— Provided text —

————

The valuation problem is worse for more complex instruments, for which there are still no buyers, particularly if these fall under fair-value accounting rules that require securities to be “marked to market” – priced on the books at no more than what is achievable. Susanna Kondraki, vice-president at Risk Span, an advisory firm, says one client spent $US250,000 on valuation services for a $US1 billion portfolio of collateralised debt obligations backed by mortgages, only to discover that the portfolio had to be valued at zero.

James Fratangelo, head of whole loans sales and acquisition at Bayview Financial, says snags like this are why many parts of the mortgage market are yet to establish clearing prices. “There is plenty of liquidity for distressed assets but there is still a huge gap between where buyers want to buy and where sellers want to sell,” he adds – with the gulf between bids and offers remaining as wide as 20 cents on the dollar for many assets.

————

— Data extract —
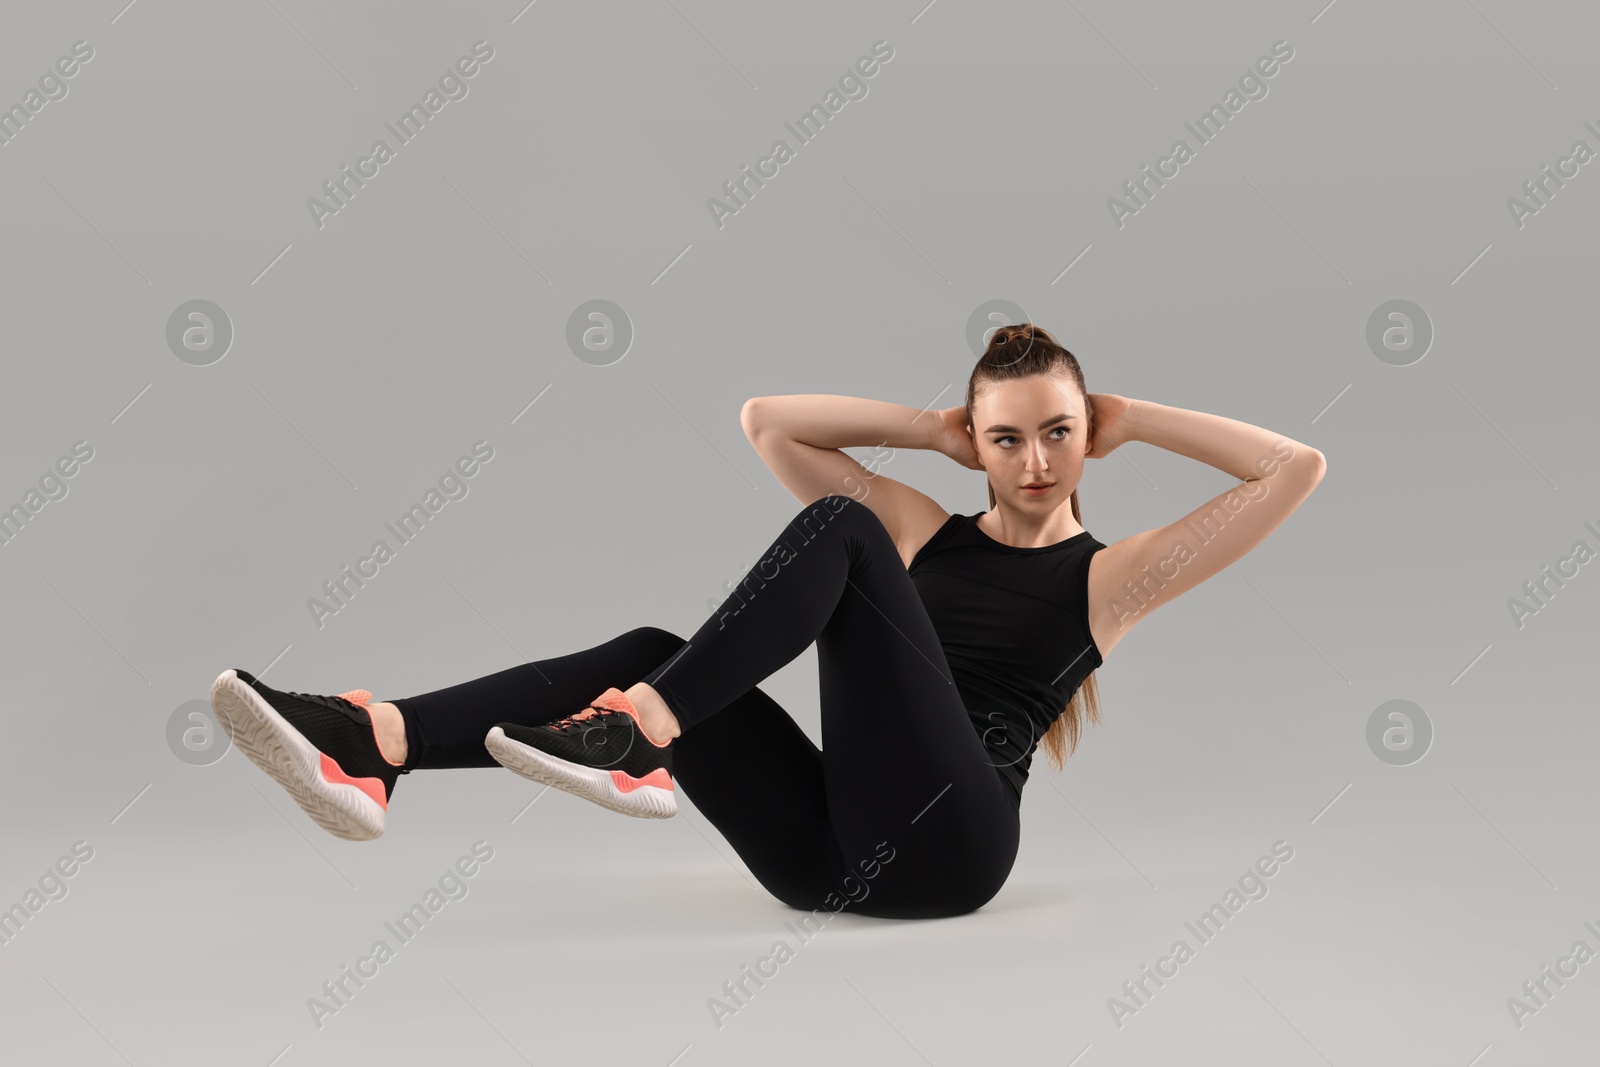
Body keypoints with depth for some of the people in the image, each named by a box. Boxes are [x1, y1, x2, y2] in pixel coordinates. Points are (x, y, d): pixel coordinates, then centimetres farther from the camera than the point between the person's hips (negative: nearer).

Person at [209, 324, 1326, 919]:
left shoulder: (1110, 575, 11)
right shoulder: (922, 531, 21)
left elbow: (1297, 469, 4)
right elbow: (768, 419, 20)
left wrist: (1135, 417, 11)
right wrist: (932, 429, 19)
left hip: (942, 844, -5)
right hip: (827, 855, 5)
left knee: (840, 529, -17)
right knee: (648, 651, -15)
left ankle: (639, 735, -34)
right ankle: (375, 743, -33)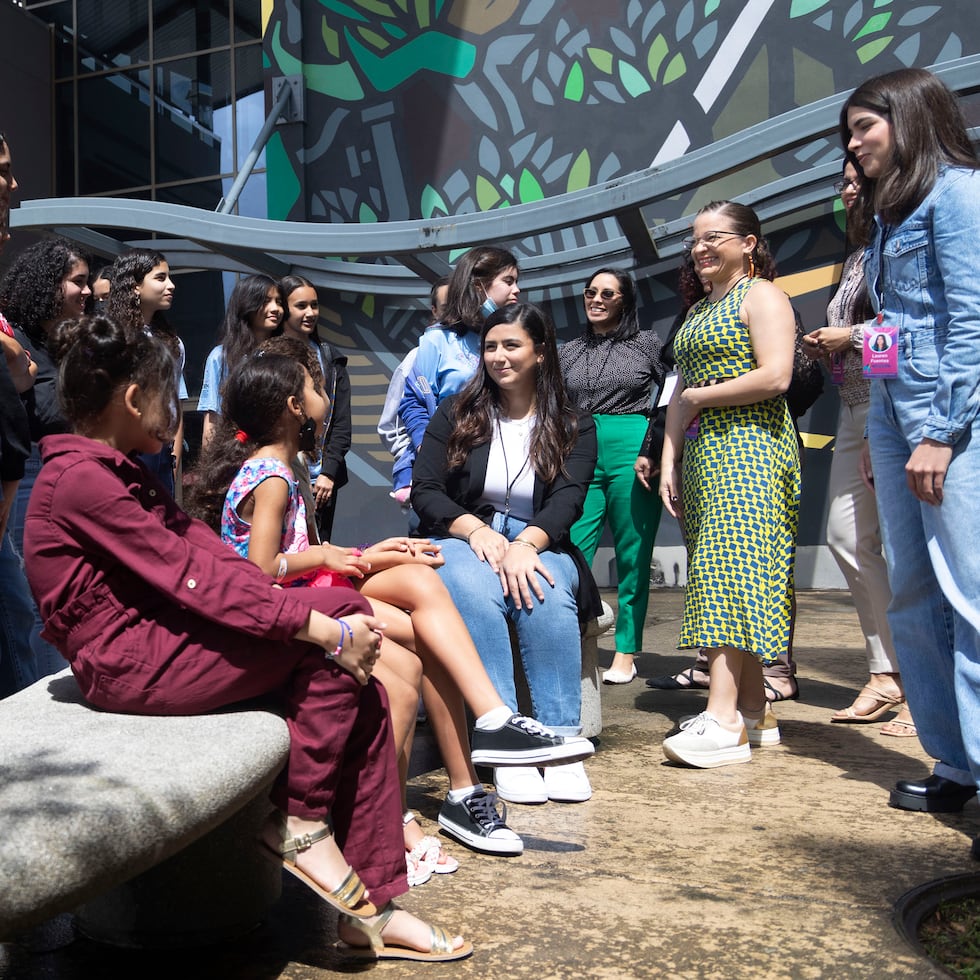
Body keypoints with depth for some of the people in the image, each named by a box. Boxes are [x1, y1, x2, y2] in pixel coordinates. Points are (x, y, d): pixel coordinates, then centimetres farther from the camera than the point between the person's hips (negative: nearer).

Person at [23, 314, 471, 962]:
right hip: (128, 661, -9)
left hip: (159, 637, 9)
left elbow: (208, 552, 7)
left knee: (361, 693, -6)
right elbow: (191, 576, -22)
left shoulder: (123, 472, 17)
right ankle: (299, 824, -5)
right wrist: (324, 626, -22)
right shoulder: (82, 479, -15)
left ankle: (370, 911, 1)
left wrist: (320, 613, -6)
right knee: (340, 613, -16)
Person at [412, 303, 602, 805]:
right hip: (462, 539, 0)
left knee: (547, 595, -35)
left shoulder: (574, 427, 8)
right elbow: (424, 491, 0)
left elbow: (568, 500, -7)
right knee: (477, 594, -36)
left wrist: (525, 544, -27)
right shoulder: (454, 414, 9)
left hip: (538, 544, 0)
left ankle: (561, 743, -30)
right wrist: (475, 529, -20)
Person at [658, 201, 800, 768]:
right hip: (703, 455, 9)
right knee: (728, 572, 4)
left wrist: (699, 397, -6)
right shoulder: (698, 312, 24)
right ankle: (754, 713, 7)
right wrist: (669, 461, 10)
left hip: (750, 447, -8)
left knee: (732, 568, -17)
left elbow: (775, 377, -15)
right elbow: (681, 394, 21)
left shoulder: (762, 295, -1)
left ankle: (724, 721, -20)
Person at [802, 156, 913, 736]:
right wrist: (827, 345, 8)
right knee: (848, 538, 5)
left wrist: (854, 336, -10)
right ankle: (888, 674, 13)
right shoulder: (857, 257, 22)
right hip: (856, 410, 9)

————

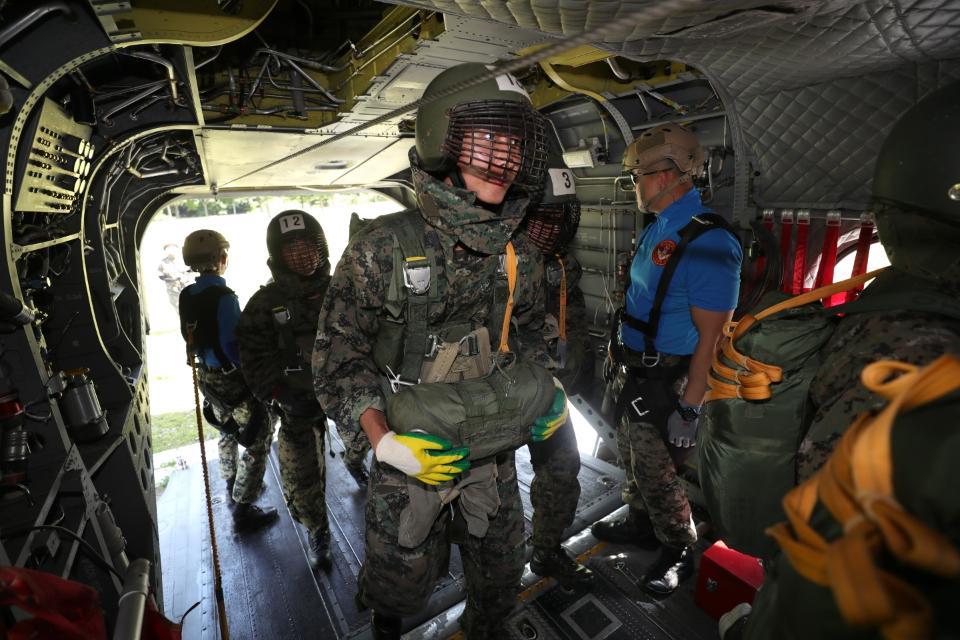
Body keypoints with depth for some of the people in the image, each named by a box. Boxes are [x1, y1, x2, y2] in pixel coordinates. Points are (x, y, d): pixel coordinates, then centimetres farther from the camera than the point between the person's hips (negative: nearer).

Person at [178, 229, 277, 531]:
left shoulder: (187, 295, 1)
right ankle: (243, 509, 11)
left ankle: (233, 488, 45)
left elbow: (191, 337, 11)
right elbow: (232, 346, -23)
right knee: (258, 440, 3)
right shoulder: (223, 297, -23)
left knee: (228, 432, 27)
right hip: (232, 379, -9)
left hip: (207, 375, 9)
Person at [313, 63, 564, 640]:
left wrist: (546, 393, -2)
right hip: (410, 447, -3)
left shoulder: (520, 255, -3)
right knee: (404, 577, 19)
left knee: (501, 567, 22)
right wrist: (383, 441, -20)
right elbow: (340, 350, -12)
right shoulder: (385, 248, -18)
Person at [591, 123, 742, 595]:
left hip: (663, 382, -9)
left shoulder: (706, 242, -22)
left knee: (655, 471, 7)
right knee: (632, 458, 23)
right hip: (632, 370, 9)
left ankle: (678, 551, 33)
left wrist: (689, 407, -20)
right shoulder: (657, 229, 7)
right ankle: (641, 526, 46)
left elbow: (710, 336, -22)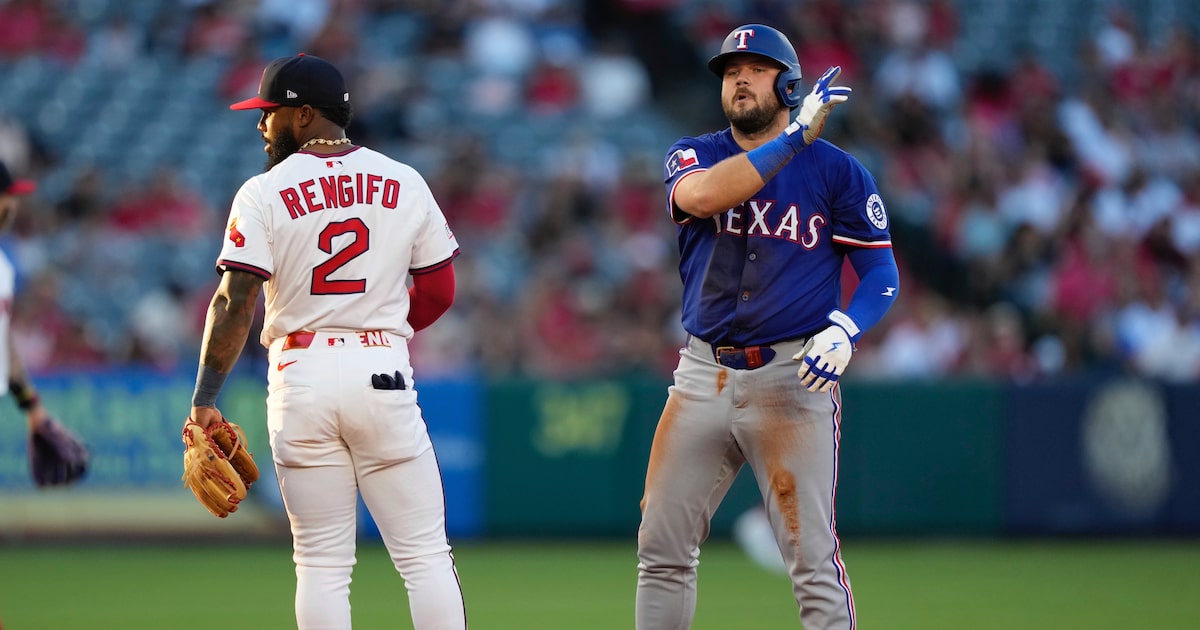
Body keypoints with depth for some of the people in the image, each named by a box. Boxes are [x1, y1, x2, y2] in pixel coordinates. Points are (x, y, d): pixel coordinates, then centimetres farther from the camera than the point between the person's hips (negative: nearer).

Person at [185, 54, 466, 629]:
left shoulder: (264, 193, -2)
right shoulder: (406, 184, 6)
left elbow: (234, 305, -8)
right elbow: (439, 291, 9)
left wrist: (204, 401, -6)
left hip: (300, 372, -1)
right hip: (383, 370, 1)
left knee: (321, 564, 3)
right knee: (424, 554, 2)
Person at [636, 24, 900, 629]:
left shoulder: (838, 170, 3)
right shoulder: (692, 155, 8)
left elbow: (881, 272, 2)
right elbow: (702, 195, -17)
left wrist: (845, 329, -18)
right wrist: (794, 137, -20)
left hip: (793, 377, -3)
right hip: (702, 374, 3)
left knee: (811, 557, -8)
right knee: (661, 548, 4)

————

— What you will do —
1 – In the passage on mortgage-market valuation, replace "liquidity" with "capital" in the stretch between "James Fratangelo, head" and "for many assets.", inclusive, and write out the result.
2 – Name every person and every company mentioned in the passage on mortgage-market valuation.
3 – Write what comes next in the passage on mortgage-market valuation, picking up after its final sentence.
The rows have no connection to the passage on mortgage-market valuation.

— Answers given —
1 –
James Fratangelo, head of whole loans sales and acquisition at Bayview Financial, says snags like this are why many parts of the mortgage market are yet to establish clearing prices. “There is plenty of capital for distressed assets but there is still a huge gap between where buyers want to buy and where sellers want to sell,” he adds – with the gulf between bids and offers remaining as wide as 20 cents on the dollar for many assets.

2 – Susanna Kondraki, Risk Span, James Fratangelo, Bayview Financial

3 –
Robert Gaither, head of the secondary marketing group for mortgage securities at Bank of America, illustrated this problem at last week’s conference. He described receiving bids for a portfolio of so-called “Alt-A” mortgages, between prime and subprime, that the bank had marked down to 91 cents on the dollar. After a series of bids from prospective buyers at 50 cents, he finally received one at 86.5 cents. Yet the bank’s pricing model said the mortgages should be priced in the mid-90s.

The bank decided to hold on to the portfolio, even though it was forced by mark-to-market accounting rules to write down the mortgages to match that 86.5 cent bid.

Many European banks are also refusing to sell at prices that they consider to be artificially depressed. “The more important driving force of the current illiquidity in the [asset-backed securities] market is not the lack of demand but lack of supply,” says Diana Chomolyeva, an analyst at Lombard Street Research.

She says European banks’ belief that such asset prices have fallen too far has been bolstered by a recent Bank of England report suggesting that triple-A tranches in particular were mispriced. A bank “could easily do the Bank of England’s sums to find that current prices significantly overstate the likely losses [and] keep these assets on balance sheet”, she says.

Still, there are signs – including UBS’s sale of loans to BlackRock – that some higher quality assets are beginning to move around the system. Analysts at CQS, a London-based hedge fund, say that in recent weeks buyers have emerged in Europe for the triple-A slices of deals including high-quality UK mortgages and even some US Alt-A loans.

Traders say the scale of buying generally remains small, however. In the European markets, buyers are placing orders of just €20 million – far below the €500 million orders that were normal before the crisis broke.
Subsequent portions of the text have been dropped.